There is a version of events in which both sides calculate that continued conflict is more costly than a workable compromise. For Tehran, the war has brought economic devastation, sustained strikes on military infrastructure, and the risk of nuclear facility destruction. For Washington, elevated energy prices, regional instability, and the political costs of a prolonged conflict are not negligible. The US-China trade deal reached in mid-May, after weeks of hostile public rhetoric, showed that two countries can move quickly from confrontation to agreement when incentives align.
Yet a tariff negotiation and a nuclear standoff are not structurally equivalent. Tehran’s refusal to export its enriched uranium isn’t principally a bargaining chip — it’s a conclusion drawn from lived experience. The country signed the JCPOA in 2015, received partial sanctions relief, and watched Washington withdraw from the agreement three years later without compensation. Giving up its nuclear deterrent a second time, without a legally binding guarantee of sanctions relief backed by institutional continuity the US political system doesn’t currently offer, is a calculation Iran’s leadership has little incentive to make. The 16% probability Polymarket assigns to a deal by May 31 is not zero. It is also not high enough to trade on.

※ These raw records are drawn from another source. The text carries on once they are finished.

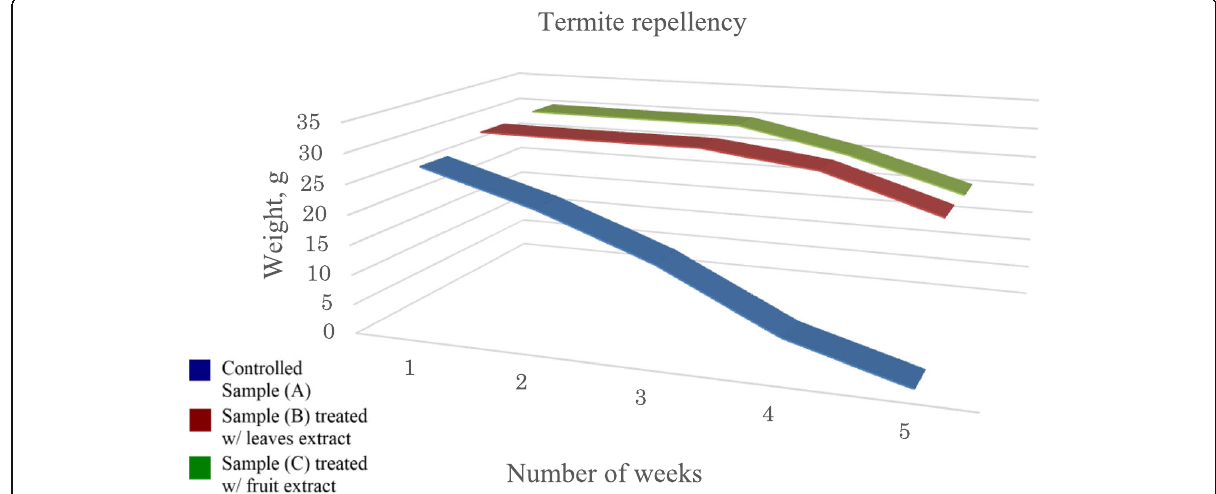
Fig. 8 Reduction in weight of wood samples subjected to termite repellency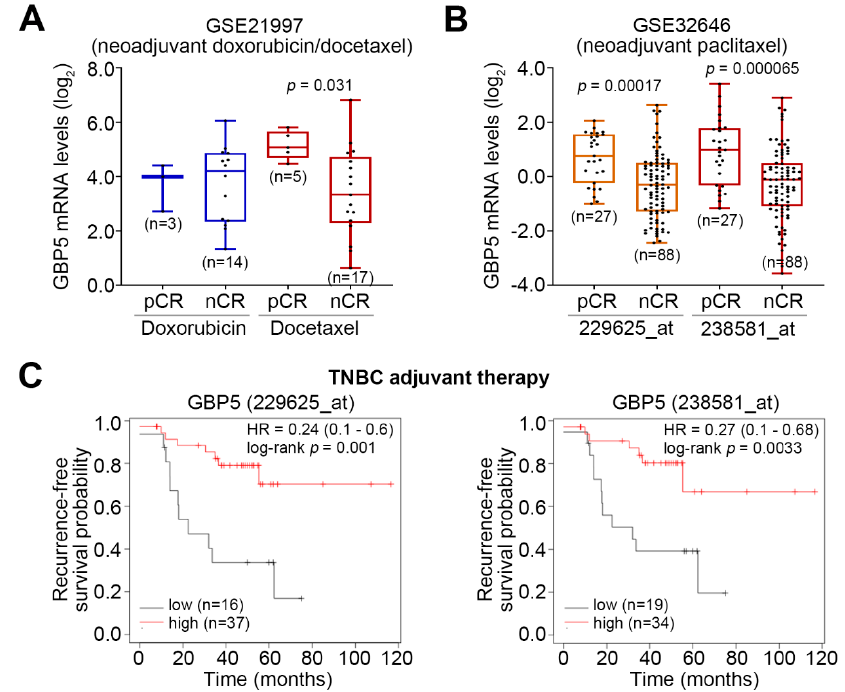
Figure 4. GBP5 upregulation predicts a good responsiveness to the taxol treatment in TNBC patients. ( A , B ) Box plots for the GBP5 mRNA levels in breast cancer patients that were recorded to be pathologic complete response (pCR) or no complete response (nCR) after neoadjuvant doxorubicin or docetaxel therapy from GSE21997 dataset ( A ) and after neoadjuvant paclitaxel therapy from GSE32646 dataset ( B ). In B, 229625_at and 238581_at denote the probe identifiers of GBP5 in the commercial microarray. Student’s t -test was used to analyze the statistical significance. ( C ) Kaplan–Meier analyses using recurrence-free survival condition for GBP5 mRNA levels detected by two probes in K–M Plotter against TNBC patients receiving adjuvant chemotherapy.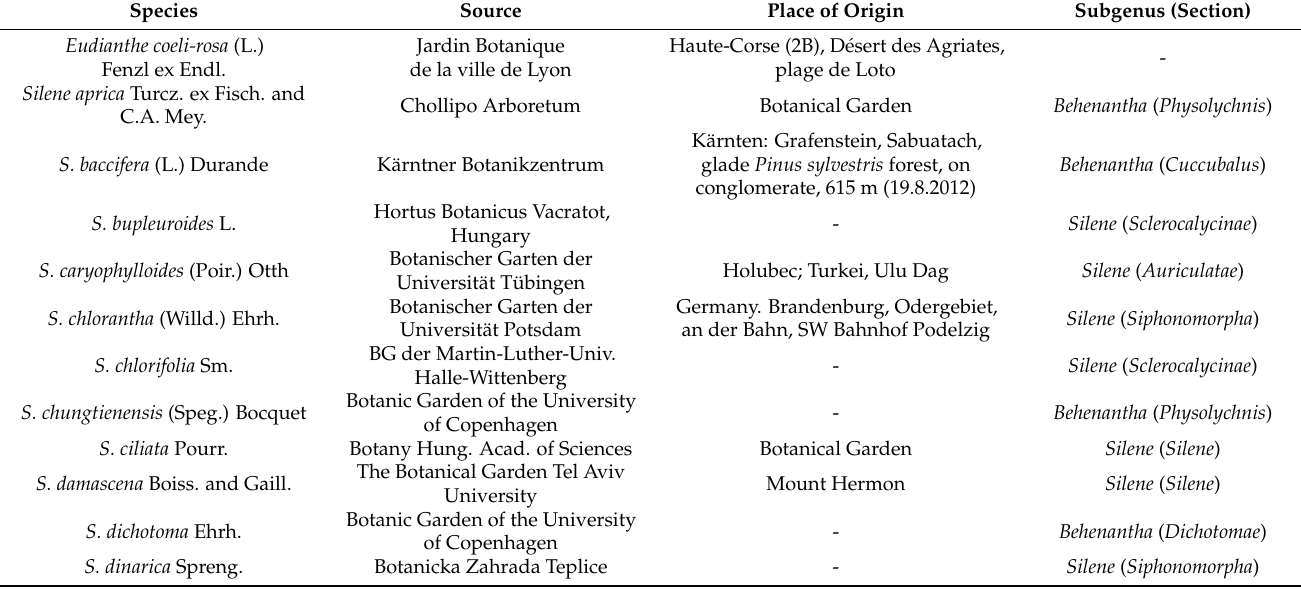
Table A1. Seeds of the genera Eudianthe and Silene used in this work, with the indication of the source and origin of the samples, based on the information given from the seed collection of the botanical garden of the University of Valencia (Spain). The name of the subgenus and the corresponding sections (between brackets) are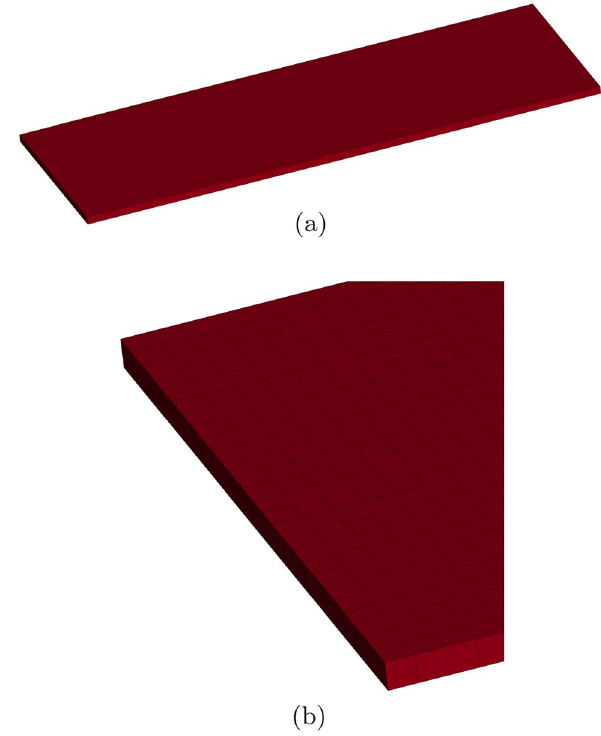
Fig. 7 In a and b the finite element mesh, using fully integrated solid elements, of the Hybrix™ core used for calibrating the consti- tutive models areQuestion: In a single sentence, describe what this figure presents.
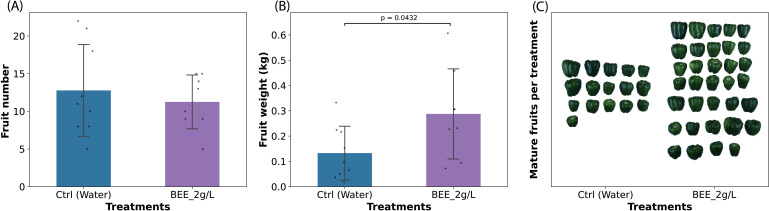
Answer: Effect of BEE treatment or control treatment on the yield of sweet pepper plants grown under growth room conditions. (A) The average fruit number (Ctrl n = 8; BEE n = 9). (B) The total fresh weight of all fruits per treatment. (C) Pictures comparing the mature fruits from the treated and untreated groups. All graphs are presented with error bars indicating standard deviation. Statistical significance (n = 8–9, p = 0.05) was determined using a t-test. BEE, Belgian endive extract; Ctrl, control treated with water.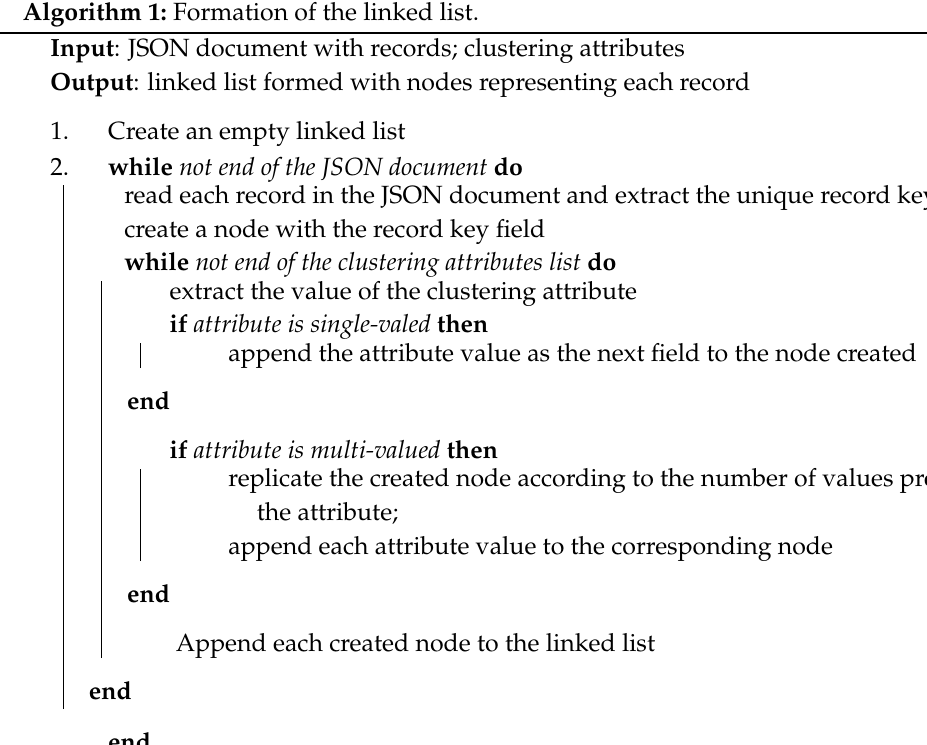
Algorithm 1: Formation of the linked list.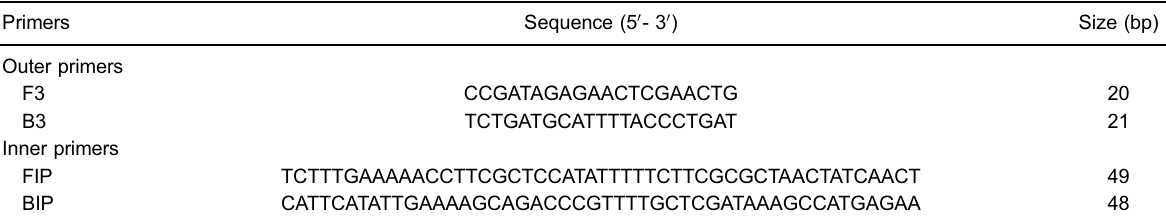
Table 1. Primers for the ampli fi cation of the ureR_1 gene.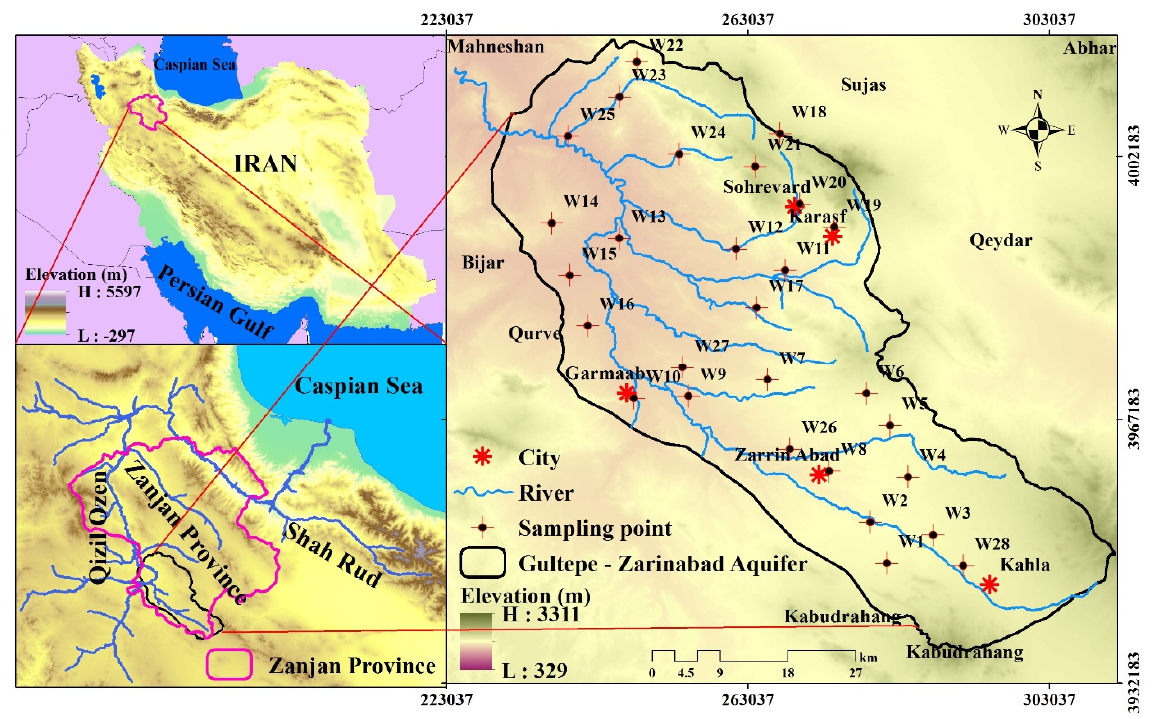
Figure 1. Location map of the study area and groundwater sampling sites.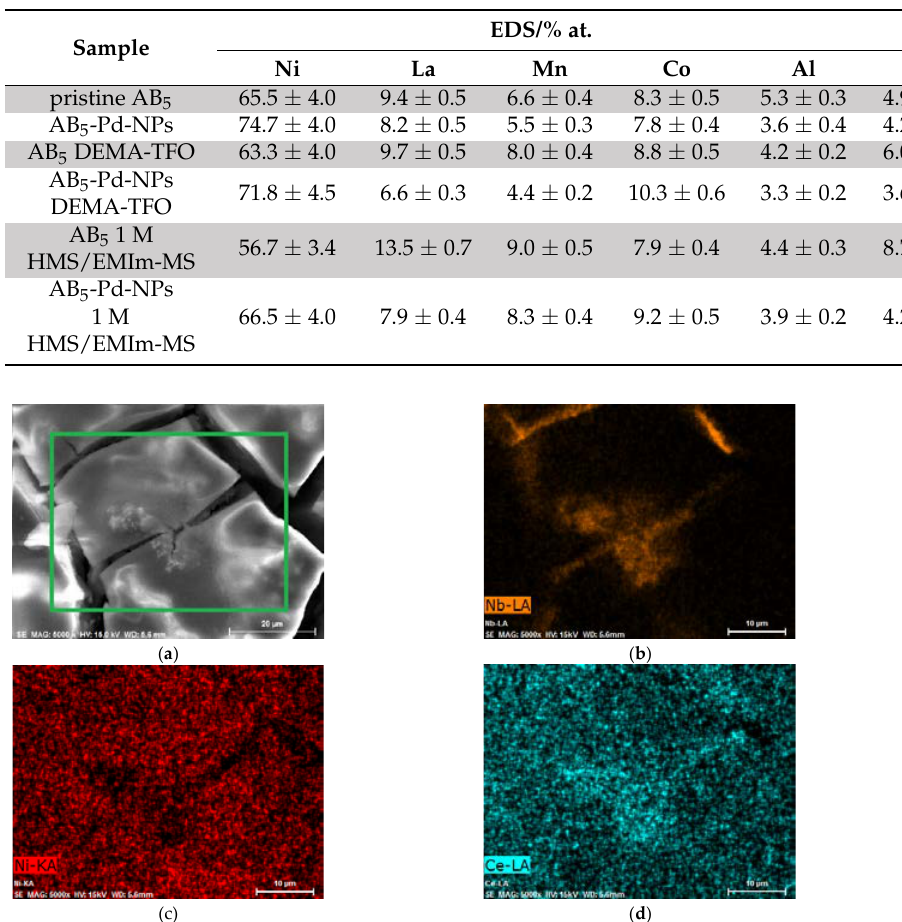
Figure 3. AB 5 alloy electrode after electrochemical treatment in 1 M HMS/EMIm-MS ( a ) SEM image – EDS mapping for the area marked with a green rectangle; EDS map of ( b ) Nb – orange, ( c ) Ni – red, and ( d ) Ce – cyan. EDS mapping of other elements is presented in Figure S1.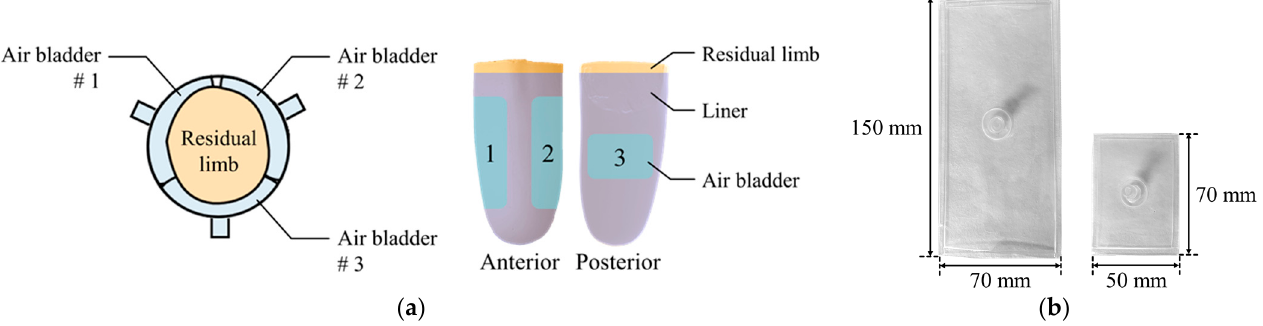
Figure 4. ( a ) The locations of the air bladders in the prosthetic socket; ( b ) the appearance of the air bladders.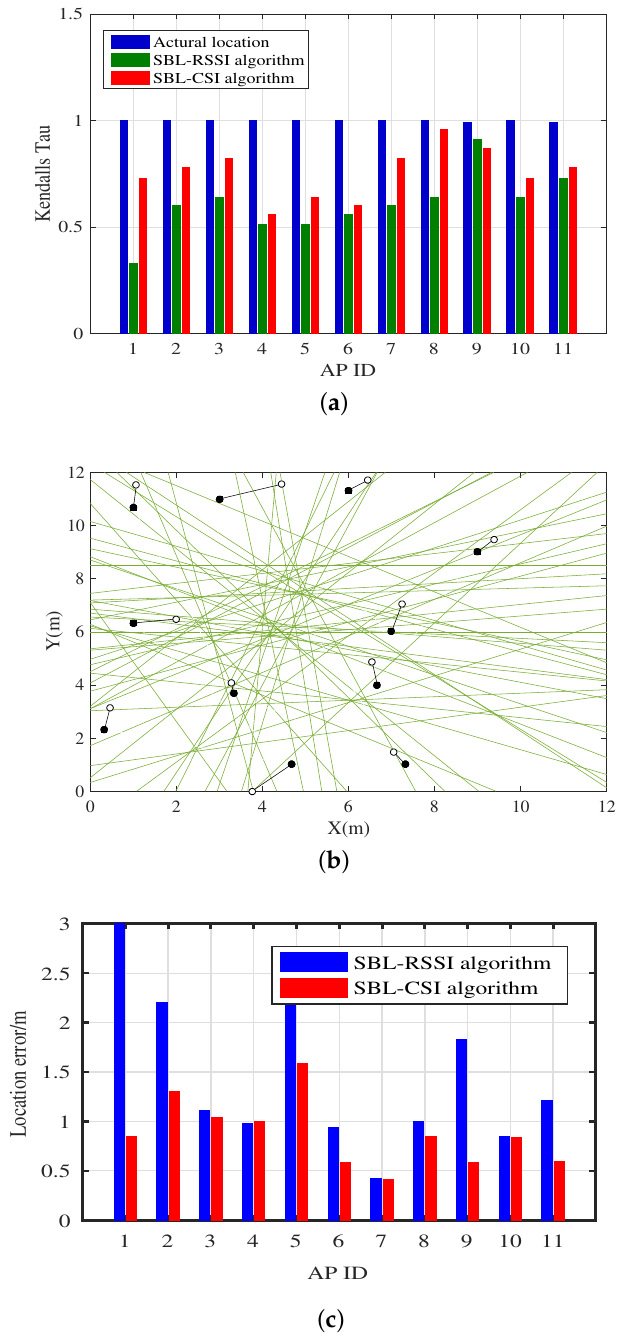
Figure 9. ( a ) Comparison of Kendall’s Tau among the true location, SBL-RSSI and SBL-CSI; ( b ) evaluation of SBL-CSI algorithm; ( c ) comparison of the positioning error of the SBL-CSI and SBL-RSSI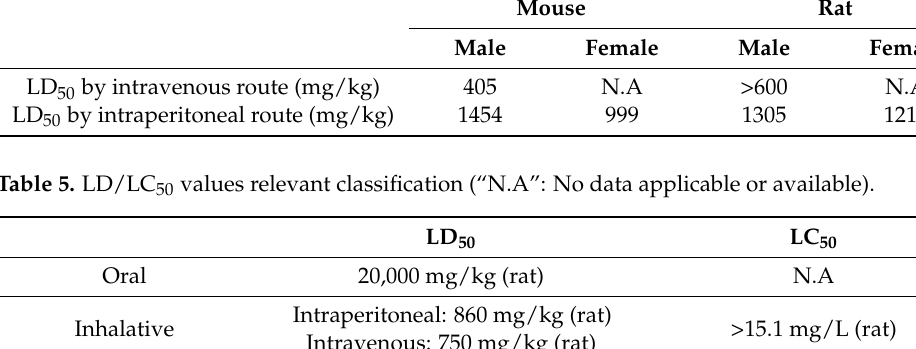
Table 4. Acute toxicity of ACV (“N.A”: No data applicable or available).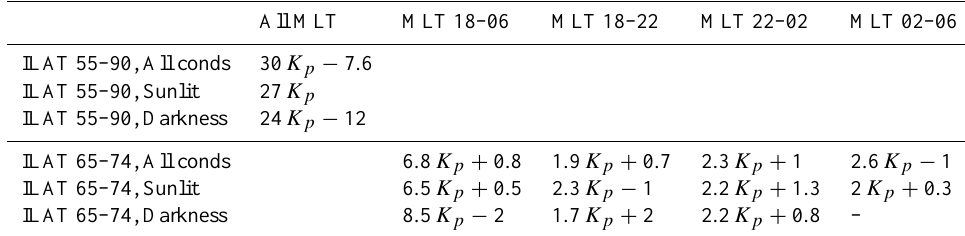
Table 1. Joule heating (GW) as a function of K p index in different hemispheric regions. All MLT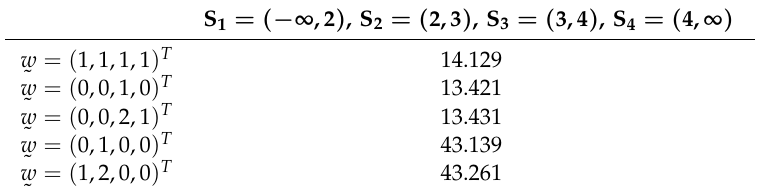
Table 7. CWKL divergence between π 1 and π 2 .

A Probability-Weighted Price
There is a particular clarity to a market that has been through enough cycles of hope and disappointment to stop flinching. Energy traders in late May 2026 are not confused about the situation. They understand the deadlock with precision: a US demand for uranium transfer that Iran won’t accept, an Iranian demand for Hormuz tolls that Washington won’t accept, a Supreme Leader who has issued his position in writing, and a president whose verbal interventions have proven reliable mainly as triggers for short-term volatility.
Brent crude near $104 and WTI near $98 are not expressions of irrational fear. They are the market’s probability-weighted estimate of what a barrel of oil is worth across a distribution of outcomes in which the Strait of Hormuz opens by August in some scenarios, and doesn’t in others. The IEA’s strategic reserves will run out regardless. Summer demand will arrive regardless. And the diplomatic gap between Washington and Tehran, for all the positive signals from Muscat and Geneva, remains wider than any single week of talks has yet come close to bridging.
The cushion is thin. The risks are high. And July won’t wait for diplomacy.